In manchen Branchen haben viele Beschäftigte All-in-Verträge, teilweise gilt das für ganze Belegschaften im Angestelltenbereich. Da mit diesen Verträgen die Überstunden im Allgemeinen abgedeckt sind, können MitarbeiterInnen durch das neue Gesetz gezwungen werden, zwei Stunden pro Woche mehr zu arbeiten. Das sind 96 Stunden pro Jahr – ohne einen Cent mehr Lohn.

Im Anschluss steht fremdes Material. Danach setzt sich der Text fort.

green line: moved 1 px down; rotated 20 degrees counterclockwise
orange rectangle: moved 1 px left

GPA-djp-Vorsitzende Barbara Teiber: „Uns erreichen Anrufe, dass sogar Teilzeitbeschäftigte um ihren Job bangen, weil sie von unverschämten Arbeitgebern zu 12-Stunden-Schichten eingeteilt werden.“ Doch die Belastungen durch das neue Arbeitszeitgesetz werden sich immer deutlicher zeigen, wenn nicht eilig gegengesteuert wird. Noch verteilen viele Arbeitgeber emsig Beruhigungspillen an Beschäftigte und Betriebsräte, beschwichtigen, es würde sich im Betrieb de facto überhaupt nichts ändern. Allerdings drängt sich die Frage auf, weshalb die Arbeitgeber dieses Gesetz dann überhaupt bei der Regierung geordert haben.

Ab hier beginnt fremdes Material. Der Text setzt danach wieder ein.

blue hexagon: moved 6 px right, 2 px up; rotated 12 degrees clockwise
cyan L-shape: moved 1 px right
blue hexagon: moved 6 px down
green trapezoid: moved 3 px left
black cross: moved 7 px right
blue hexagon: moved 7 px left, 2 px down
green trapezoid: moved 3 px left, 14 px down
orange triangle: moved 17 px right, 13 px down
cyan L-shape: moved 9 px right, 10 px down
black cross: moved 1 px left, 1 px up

„Die Freiwilligkeit und mehr Flexibilität für die ArbeitnehmerInnen, das ist ein nettes Märchen. Die 4-Tage-Woche ist bisher ein Riesenschmäh, der von der Regierung in sämtlichen Tageszeitungen inseriert wurde“, sagt Teiber. Im Klartext: „Bis jetzt gibt es bei uns keinen Betrieb, in dem die MitarbeiterInnen ein Recht auf die 4-Tage-Woche haben. Wenn wir das bei den KV-Verhandlungen nicht durchsetzen, dann bleibt das weiterhin nur ein Wunsch der großen Mehrheit der Beschäftigten.“

Foto (C) PRO-GE/flickr
„Das neue Arbeitszeitgesetz macht es für Unternehmen möglich, Lehrlinge nach acht Stunden Berufsschule in die ­Arbeit zu holen“, erklärt ÖGJ-Vor­sitzende Susanne Hofer.

Dass es sich bei der vorgetragenen Sorge um die ArbeitnehmerInnen bei dieser Regierung eher um Lippenbekenntnisse handelt, zeigt sich auch in anderen Bereichen. Mitte September demonstrierten ArbeitnehmerInnen vor dem Sozialministerium. Der Grund: Die Regierung kürzte das Budget für die aktive Arbeitsmarktpolitik um fast ein Drittel. Das trifft einerseits viele junge Menschen, die eine Ausbildung nachholen wollen, andererseits Tausende Beschäftigte in der Erwachsenenbildung, die vor der Kündigung stehen. Das ist besonders zynisch, denn gerade in Zeiten der Hochkonjunktur sollte in eine aktive Arbeitsmarktpolitik investiert werden, um Menschen dauerhaft in Beschäftigung zu bringen.